# Potting medium--where to get it?



## Amelia (Jan 4, 2007)

Happy 2007!
Where is the best place to get medium for paphs/phrags?


----------



## Heather (Jan 4, 2007)

Not sure where you are, but I like to get most of my supplies from Kelley's Korner Orchid supply in Kittery, Maine.
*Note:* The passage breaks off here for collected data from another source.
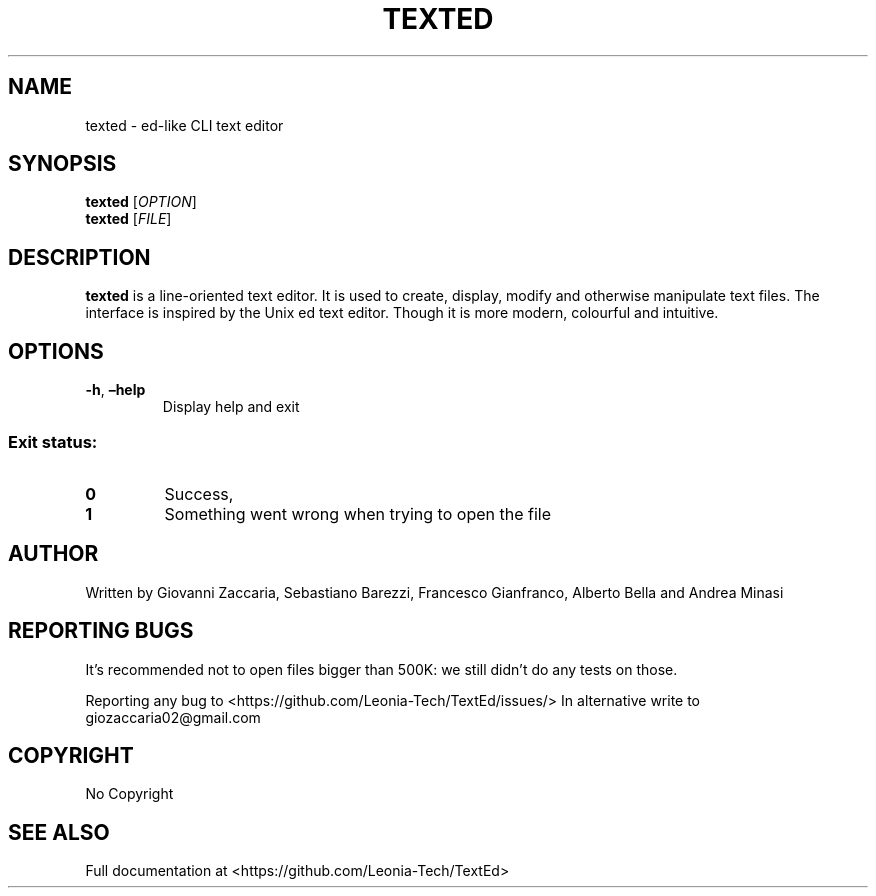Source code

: .\" Automatically generated by Pandoc 2.12
.\"
.TH "TEXTED" "1" "March 2021" "texted 1.4.2" ""
.hy
.SH NAME
.PP
texted - ed-like CLI text editor
.SH SYNOPSIS
.PP
\f[B]texted\f[R] [\f[I]OPTION\f[R]]
.PD 0
.P
.PD
\f[B]texted\f[R] [\f[I]FILE\f[R]]
.SH DESCRIPTION
.PP
\f[B]texted\f[R] is a line-oriented text editor.
It is used to create, display, modify and otherwise manipulate text
files.
The interface is inspired by the Unix ed text editor.
Though it is more modern, colourful and intuitive.
.SH OPTIONS
.TP
\f[B]-h\f[R], \f[B]\[en]help\f[R]
Display help and exit
.SS Exit status:
.TP
\f[B]0\f[R]
Success,
.TP
\f[B]1\f[R]
Something went wrong when trying to open the file
.SH AUTHOR
.PP
Written by Giovanni Zaccaria, Sebastiano Barezzi, Francesco Gianfranco,
Alberto Bella and Andrea Minasi
.SH REPORTING BUGS
.PP
It\[cq]s recommended not to open files bigger than 500K: we still
didn\[cq]t do any tests on those.
.PP
Reporting any bug to <https://github.com/Leonia-Tech/TextEd/issues/> In
alternative write to giozaccaria02\[at]gmail.com
.SH COPYRIGHT
.PP
No Copyright
.SH SEE ALSO
.PP
Full documentation at <https://github.com/Leonia-Tech/TextEd>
The owners, Ulla and Jan, are lovely people (they are in my society also). www.kkorchid.com

For Prime Agra (cause I grow in S/H) I used to buy from Ray www.firstrays.com but he's changed his formula so I am trying to recycle what I have.


----------



## bwester (Jan 4, 2007)

www.repotme.com
good stuff


----------



## MoreWater (Jan 4, 2007)

The way I pick my source is:
- what I'm looking for (different sources for long fibre sphag and CHC etc, pre-mixed or not? big quantities or not?)
- quality of the product
- and distance aka shipping cost....


----------



## Rick (Jan 4, 2007)

I also like to get allot of my stuff from Roberts flower supply at Orchidmix.com


----------



## NYEric (Jan 5, 2007)

Ecuador or Peru.


----------



## littlefrog (Jan 5, 2007)

I bet if you let us know where you are, somebody close to you might even just give you some if you only need a little bit...


----------



## NYEric (Jan 6, 2007)

NYEric said:


> Ecuador or Peru.



oke: At least for Phrags...


----------



## Amelia (Jan 7, 2007)

littlefrog said:


> I bet if you let us know where you are, somebody close to you might even just give you some if you only need a little bit...



I'm just outside of Philadelphia. Thanks for the tip!


----------